注目される「縄文時代」2
2017.09.06
「古代文明」の“世界標準”とされる観点からみたとき、かつての縄文時代(新石器時代)の日本に「縄文文明」が栄えることは論外でした。

なぜなら、狭い日本列島には“大河”がないからです。

文明というのは、たとえばですが「メソポタミア文明」のように、チグリス・ユーフラテス両河がもたらす肥沃な三日月地帯に、小麦など穀物の栽培が可能になって生じると一部では考えられていたからです。

それは定期的に収穫できる穀物の栽培が可能になることによって、人々の定住生活が保証され、食生活の心配がなくなり、平和な時期が続くことから、芸術や学問や文化といった文明が生まれていきます。

もし文明を、大河がもたらす穀物栽培によってのみ生じると理解すれば、日本、中国、韓国人などが信じているように、「世界四大文明」といった誤まった理解になっていきます。

そうではなく、“大河”がなくても文明の発祥が可能な地域がありました。
それが日本列島で、世界最古の文明ともいえる「縄文文明」です。

本当でしょうか。

答えは、日本という世界で唯一の地理環境をみればわかります。
もっと平たくいえば、“四季折々”の季節がなぜ生じるのかということに答えがあります。

日本列島は、4つものプレートが交わるその縁に位置します。
4つのプレートというのは、東に「ユーラシア・プレート」、西に「太平洋プレート」、南に「フィリピン海プレート」、北に「北アメリカ・プレート」のことで、地理的に4つのプレートがせめぎあい、噴火や縁にあるゆえの隆起によって細長い国土のなかに、そのわりには高い山々が背骨のようにそびえる地形ができあがりました。

そういった地形だけではありません。
南東からは、暖かい「黒潮」が流れ込み、北西からは、冷たい「親潮」が流れ込んで、これらが交わる中間に日本列島が位置していることもそのひとつです。

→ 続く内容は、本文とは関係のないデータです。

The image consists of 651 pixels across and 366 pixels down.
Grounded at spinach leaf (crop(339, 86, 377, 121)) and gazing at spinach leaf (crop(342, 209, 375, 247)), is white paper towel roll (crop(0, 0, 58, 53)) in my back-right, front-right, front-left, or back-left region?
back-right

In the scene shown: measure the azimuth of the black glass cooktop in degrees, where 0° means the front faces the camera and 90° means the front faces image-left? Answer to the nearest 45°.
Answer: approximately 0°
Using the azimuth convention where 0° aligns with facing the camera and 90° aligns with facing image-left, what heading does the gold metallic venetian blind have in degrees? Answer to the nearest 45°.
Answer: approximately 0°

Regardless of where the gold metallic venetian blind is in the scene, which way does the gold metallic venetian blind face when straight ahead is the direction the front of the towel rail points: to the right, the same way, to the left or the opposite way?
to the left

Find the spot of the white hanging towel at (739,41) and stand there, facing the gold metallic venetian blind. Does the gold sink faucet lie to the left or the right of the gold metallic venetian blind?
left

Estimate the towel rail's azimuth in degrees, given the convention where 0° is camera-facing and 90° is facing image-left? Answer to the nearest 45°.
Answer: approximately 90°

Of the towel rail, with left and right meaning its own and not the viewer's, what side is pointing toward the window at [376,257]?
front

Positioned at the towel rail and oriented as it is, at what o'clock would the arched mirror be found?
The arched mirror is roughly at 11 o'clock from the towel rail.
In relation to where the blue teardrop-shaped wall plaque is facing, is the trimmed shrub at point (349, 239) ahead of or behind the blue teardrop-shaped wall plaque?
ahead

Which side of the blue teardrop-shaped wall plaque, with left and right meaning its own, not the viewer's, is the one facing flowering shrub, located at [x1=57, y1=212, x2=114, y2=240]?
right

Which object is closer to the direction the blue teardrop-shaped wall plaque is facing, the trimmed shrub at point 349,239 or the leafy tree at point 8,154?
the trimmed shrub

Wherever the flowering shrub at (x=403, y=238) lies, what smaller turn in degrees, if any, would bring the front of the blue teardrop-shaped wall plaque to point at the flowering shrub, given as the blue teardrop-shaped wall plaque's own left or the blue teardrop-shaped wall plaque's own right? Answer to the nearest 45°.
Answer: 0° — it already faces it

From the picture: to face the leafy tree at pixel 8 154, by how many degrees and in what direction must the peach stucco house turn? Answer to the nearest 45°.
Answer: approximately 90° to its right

では、このような地理や海流の交差が、なにをもたらすのでしょうか。

大河に匹敵する水量です。

大陸からの冷たい風は、日本の山々にぶつかって上昇気流となり雲を生じさせると、大量の雨やときに大雪をもたらします。
一方、南からの湿った海風も同様で、大量の雨を日本にもたらすのです。

その水は、長い流域をもつこともあって「千年澄まない」といわれる黄河のような濁った水ではなく、山地や地下から湧き出すキレイな水であるのはもちろんのこと、四季折々に移り変わる森の木々からの豊かな栄養を河川にもたらします。

それらは、縄文時代から行なわれてきたカキの養殖はもちろん、プランクトンを生じ、それを求めて大小の魚介類が集うのはもちろん、黒潮と親潮の両方から豊富な種類の魚が日本の近海に訪れます。

その結果、人類が穀物栽培を行なう以前から、山海の食料が、豊かな水とともに日本列島には豊富でした。

それだけではありません。
東西南北から海流に乗って、多様な民族が日本列島に集まってきて、それぞれの習慣や風俗や技術(知恵)を集積できる位置にあったのです。

また、四方を荒海に囲まれながらも、ヨーロッパに文化をもたらした地中海のように、温暖なうち海の瀬戸内海があって比較的安全に魚介の採集も可能でした。

そういったことから古代縄文人は、食をめぐって争うこともなく、たしかに世界標準からは外れるのですが、他文明とは異なり平和に独自の「縄文文明」を築くことができたのです。